Mr Justice Simons said the case was “unusual” in that Mr Doyle sought aggravated damages “to mark the court’s disapproval” of how the defence was conducted. Mr Doyle submitted that the plea to the effect that he had deliberately caused the collision involved “an imputation of dishonesty and criminality” and had “blackened his name”.

In support of the claim for aggravated damages, Counsel for Mr Doyle relied on Swaine v Commissioners of Public Works [2003] IESC 30 and Conway v Irish National Teachers Organisation [1991] 2 I.R. 305 (at 317) which described the jurisdiction to award aggravated damages as including the “conduct of the wrongdoer and/or his representatives in the defence of the claim of the wronged plaintiff, up to and including the trial of the action”.

Mr Justice Simons said this was not an appropriate case to make an award of aggravated damages for the following reasons:

  1. Having regard to the Civil Liability and Courts Act 2004, criminal prosecution will follow if it is established that a defendant has made an assertion or allegation which is “false” or “misleading”. Therefore, it would not usually be “necessary or appropriate for the Court to impose an additional sanction” such as awarding aggravated damages.
  2. Considering the conduct of the defence “in the round”, and it was relevant that the allegation of deliberately causing the accident was not put to Mr Doyle in cross-examination, nor did Ms Donovan stand over this allegation when she was cross-examined. Moreover, Ms Donovan conceded liability in the appeal. Considering Mr Doyle’s argument that the allegation continued to blacken his name since it was not removed from the pleadings, and that Ms Donovan and her insurer were benefitting from the privilege attached to legal proceedings under the Defamation Act 2009; Mr Justice Simons said this argument was “too much”, that there was a public interest in this provision, and this was counterbalanced by other legislative provisions (such as those under the Civil Liability and Courts Act 2004).
  3. Reliance on the jurisdiction to award aggravated damages to sanction litigation misconduct would give rise to an asymmetry as between plaintiffs and defendants because the measure could only be used as against a defendant.
  4. Courts can show their disapproval of the conduct of litigation by making an appropriate costs order.

On his final point, Mr Justice Simons explained that costs are typically measured on a “party and party” basis and that costs allowed may be less than those actually incurred.

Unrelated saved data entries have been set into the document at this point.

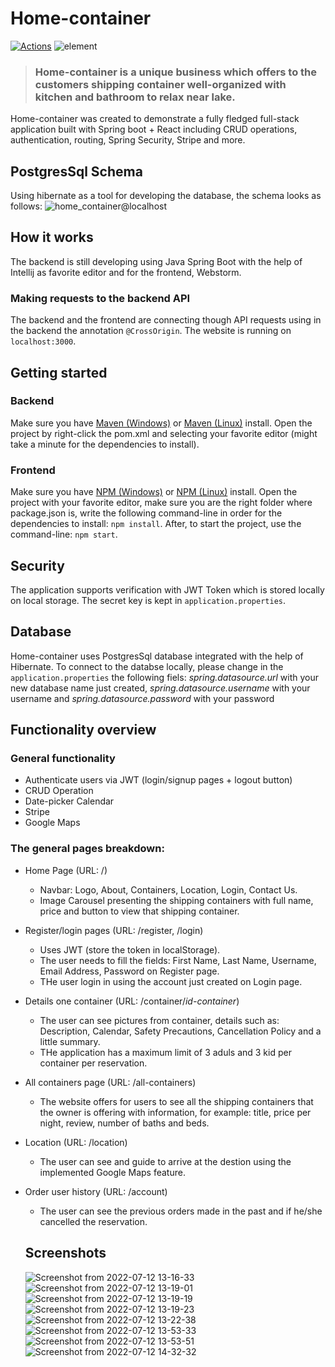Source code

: # Home-container
[![Actions](https://github.com/gothinkster/spring-boot-realworld-example-app/workflows/Java%20CI/badge.svg)](https://github.com/gothinkster/spring-boot-realworld-example-app/actions)
![element ](https://user-images.githubusercontent.com/86559678/178450657-d759d4c3-2560-42a9-a597-ffe79bcff988.jpg)
> ### Home-container is a unique business which offers to the customers shipping container well-organized with kitchen and bathroom to relax near lake.
Home-container was created to demonstrate a fully fledged full-stack application built with Spring boot + React including CRUD operations, authentication, routing, Spring Security, Stripe and more.

## PostgresSql Schema
Using hibernate as a tool for developing the database, the schema looks as follows: 
![home_container@localhost](https://user-images.githubusercontent.com/86559678/178455180-794cee52-3196-4281-8863-c98237b45ff3.png)

## How it works
The backend is still developing using Java Spring Boot with the help of Intellij as favorite editor and for the frontend, Webstorm.

### Making requests to the backend API
The backend and the frontend are connecting though API requests using in the backend the annotation `@CrossOrigin`.
The website is running on `localhost:3000`.

## Getting started
### Backend
Make sure you have [Maven (Windows)](https://www.educba.com/install-maven/) or [Maven (Linux)](https://www.journaldev.com/33588/install-maven-linux-ubuntu) install.
Open the project by right-click the pom.xml and selecting your favorite editor (might take a minute for the dependencies to install).

### Frontend
Make sure you have [NPM (Windows)](https://phoenixnap.com/kb/install-node-js-npm-on-windows) or [NPM (Linux)](https://linuxconfig.org/install-npm-on-linux) install.
Open the project with your favorite editor, make sure you are the right folder where package.json is, write the following command-line in order for the dependencies to install: `npm install`. After, to start the project, use the command-line: `npm start`.

## Security
The application supports verification with JWT Token which is stored locally on local storage.
The secret key is kept in `application.properties`.

## Database
Home-container uses PostgresSql database integrated with the help of Hibernate. 
To connect to the databse locally, please change in the `application.properties` the following fiels: *spring.datasource.url* with your new database name just created,
*spring.datasource.username* with your username and *spring.datasource.password* with your password

## Functionality overview

### General functionality
- Authenticate users via JWT (login/signup pages + logout button)
- CRUD Operation
- Date-picker Calendar
- Stripe
- Google Maps 

### The general pages breakdown:
- Home Page (URL: /)
    - Navbar: Logo, About, Containers, Location, Login, Contact Us.
    - Image Carousel presenting the shipping containers with full name, price and button to view that shipping container.
    
- Register/login pages (URL: /register, /login)
    - Uses JWT (store the token in localStorage).
    - The user needs to fill the fields: First Name, Last Name, Username, Email Address, Password on Register page.
    - THe user login in using the account just created on Login page.
    
- Details one container (URL: /container/*id-container*)
    - The user can see pictures from container, details such as: Description, Calendar, Safety Precautions, Cancellation Policy and a little summary.
    - THe application has a maximum limit of 3 aduls and 3 kid per container per reservation.
    
 - All containers page (URL: /all-containers)
    - The website offers for users to see all the shipping containers that the owner is offering with information, for example: title, price per night, review, number of baths and beds.

 - Location (URL: /location)
    - The user can see and guide to arrive at the destion using the implemented Google Maps feature.
    
- Order user history (URL: /account)
  - The user can see the previous orders made in the past and if he/she cancelled the reservation.
    
  ## Screenshots
  ![Screenshot from 2022-07-12 13-16-33](https://user-images.githubusercontent.com/86559678/178468272-993736fd-72c0-4fe5-b3bd-654d62c8fa53.png)
  ![Screenshot from 2022-07-12 13-19-01](https://user-images.githubusercontent.com/86559678/178468876-bfa2e0a2-aa4e-4dad-9df6-1b2cf492973a.png)
  ![Screenshot from 2022-07-12 13-19-19](https://user-images.githubusercontent.com/86559678/178468945-059cbef8-15e6-4058-851e-36e019e2ff24.png)
  ![Screenshot from 2022-07-12 13-19-23](https://user-images.githubusercontent.com/86559678/178468979-e0c3dc10-c253-4220-bcca-b6ab9069b975.png)
  ![Screenshot from 2022-07-12 13-22-38](https://user-images.githubusercontent.com/86559678/178470648-b5eaa6e2-bb2a-4c27-a308-f10f4e2a76f1.png)
  ![Screenshot from 2022-07-12 13-53-33](https://user-images.githubusercontent.com/86559678/178474585-557c090c-e318-4ad9-bb14-a92bfe9ff3f9.png)
  ![Screenshot from 2022-07-12 13-53-51](https://user-images.githubusercontent.com/86559678/178474675-ed63c510-8dbf-444b-ad35-6ad14f405485.png)
  ![Screenshot from 2022-07-12 14-32-32](https://user-images.githubusercontent.com/86559678/178481161-975df340-1d2f-4751-9e71-68b95639fc32.png)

However, Courts have the discretion to order or direct that costs are adjudicated on a “legal practitioner and client” basis under Order 99, rule 10(3) RSC (which to some extent mirrors the previous concept of “solicitor and client” costs).

Stating that the award of aggravated damages based on litigation misconduct alone should be reserved to exceptional cases, Mr Justice Simons said that the award of costs on the “legal practitioner and client” basis would be sufficient sanction for any litigation misconduct.

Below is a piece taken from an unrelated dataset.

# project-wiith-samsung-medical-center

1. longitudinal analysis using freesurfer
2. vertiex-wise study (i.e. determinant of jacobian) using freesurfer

Entirely unsubstantiated allegation

Mr Justice Simons said it was “most regrettable” that Ms Donovan and her insurer “chose to make the entirely unsubstantiated allegation” that Mr Doyle had deliberately caused the accident, but that “much of the sting” of that allegation was “…removed by the fact that the plea was not pursued at the hearing before the Circuit Court and, ultimately, liability was conceded in its entirety before the High Court”.

Allowing the appeal against the decision of the Circuit Court, Mr Justice Simons made an order directing Ms Donovan to pay Mr Doyle €25,000 for general damages and €397 for special damages.

On the question of costs, Mr Justice Simons said he would hear further submissions on whether an award of costs should be made against Ms Donovan on a “legal practitioner and client” basis pursuant to Order 99, rule 10(3) (as amended).